Don’t Miss Out on Taiwan’s Best-Known Treat: Pineapple Cake
Rowena Tsai
4/17/2015
Updated:
4/17/2015

If you have been the lucky recipient of feng li su, or pineapple cake, from someone who loves you in Taiwan, you know how delicious these bite-sized rectangular prisms are. Pineapple cake has a crumbly and buttery blanket of crust filled with mildly sweet and tangy pineapple jam. 

Origins

In Chinese, “feng li” means pineapple and “su” means shortcake.

These pineapple delights date back to China’s Three Kingdoms Dynasty, about 1,700 years ago.

After the fall of the Han Dynasty, the Three Kingdoms were made up of the Wei, Shu, and Wu kingdoms. At the time, the Shu and Wu kingdoms wanted to form a union to overthrow the more powerful Wei kingdom, so the emperor of Shu married the younger sister of Wu’s emperor. Because it is customary for the groom to send engagement gifts to the bride’s family, Shu’s emperor sent a giant pineapple cake among other gifts. 

The significance? Feng li is a homophone in the local dialect for “ong lai,” which directly translates to “prosperity has come.” Another belief is that the cake would bring good luck to anyone who ate it, making it an appropriate and thoughtful engagement present. 

A Best-Selling Souvenir

Over the years, pineapple cakes got smaller, evolved beyond engagement treats, and became synonymous with Taiwan. According to Taipei City Tourism Bureau, pineapple cakes are one of the country’s best-selling souvenirs.
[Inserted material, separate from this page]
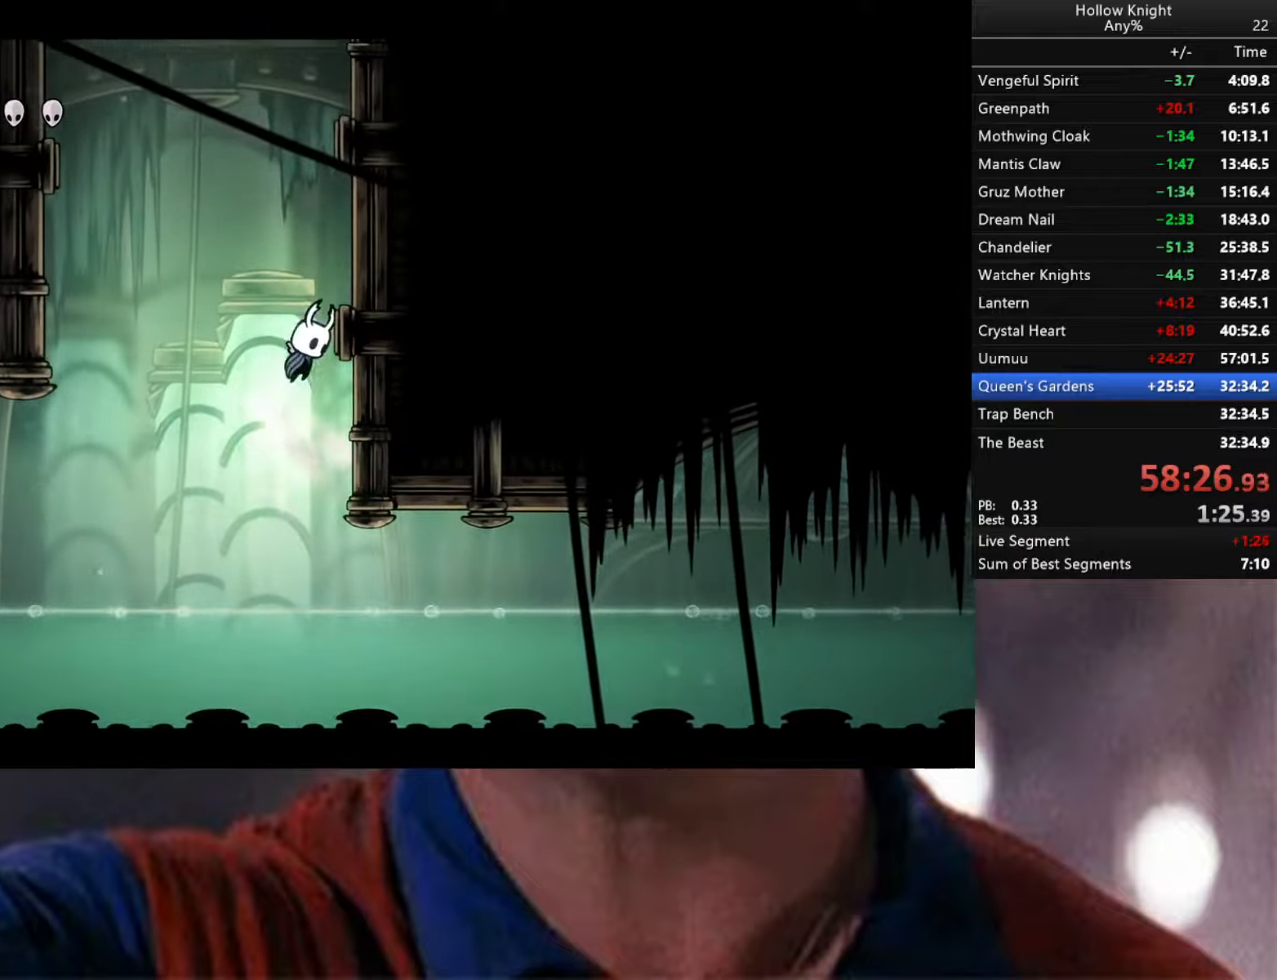
{"buttons": [], "left_stick": "right", "right_stick": "center", "events": [[116, "A", "up"], [166, "A", "down"], [450, "A", "up"]]}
With pineapples as one of Taiwan’s main export goods around the 1970s, locals had to think of ways to use up the abundance of fruit. Pastry chefs discovered that adding winter melon to pineapples yielded the perfect pineapple jam. It  retained the fruit’s slightly acidic appeal, but not in an overly tangy way.

As consumers grew more health conscious and concerned about artificial food additives in traditional pineapple cakes, a new prototype of pineapple treats, tu (dirt) feng li su, or authentic pineapple cakes, are being introduced. In this case, authentic means that the pineapple jam is closer to the fruit’s natural raw form without additives, even winter melon. These tu feng li su tend to be zestier and more fibrous, with a lighter, more crumbly crust.

The next time your friends’ mention they’re going back to Taiwan, be sure to give them a little elbow nudge for the pineapple cakes. Throw in lots of pleases and thank yous while you’re at it. I recommend Sunny Hill for tu feng li su and Chia Te for traditional feng li su).